While all of this is happening, there’s a game of smoke-and-mirrors taking shape: the narcissist is creating the appearance of knowing their target deeply by echoing their hopes, desires, and experiences. The target feels seen, heard, and loved, but in reality they’re simply hearing recycled information they’ve already fed to the narcissist.
While love bombing often hits hard at the beginning of relationships, it can happen later as well, especially if the narcissist is trying to draw someone back in after an argument or some other disruption. The narcissist may recall happier times of past connection; or they might try to convince their partner that they’re still soul-mates or good friends, and that their relationship deserves to continue.
Is love bombing a matter of cold-blooded calculation? In some cases it may be, as we see with certain scam artists who use seduction as part of their arsenal. In other cases, the narcissist may simply be chasing the highs of infatuation. Or, they might want to be in love or in a relationship, but lack the emotional range or experience required for real intimacy–so they mimic romance without experiencing real connection. Love bombing can also quiet a partner’s complaints or requests, allowing the narcissist to dodge tricky territory.

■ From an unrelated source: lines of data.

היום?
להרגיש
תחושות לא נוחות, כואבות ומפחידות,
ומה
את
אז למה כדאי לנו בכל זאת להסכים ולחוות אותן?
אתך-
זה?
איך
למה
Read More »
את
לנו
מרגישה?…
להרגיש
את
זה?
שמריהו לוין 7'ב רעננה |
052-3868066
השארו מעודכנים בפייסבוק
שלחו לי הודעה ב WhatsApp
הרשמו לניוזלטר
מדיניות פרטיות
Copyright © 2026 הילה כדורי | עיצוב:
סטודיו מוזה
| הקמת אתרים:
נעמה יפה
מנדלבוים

The message behind love bombing and other forms of trust-building is: Lean on me. You’re safe with me.
Decode the Behaviour
- Does the narcissist sometimes foster feelings of connection, such as romance, friendship, or trust—but these feelings seem temporary, fragile, or hollow?
- What might the narcissist be trying to gain in return? Forgiveness? Compliance? Praise or attention? A tangible outcome, like money or sex?
- Is the narcissist emotionally present for difficult conversations? Are they open to seeing the relationship from your side, or do they brush away your experience?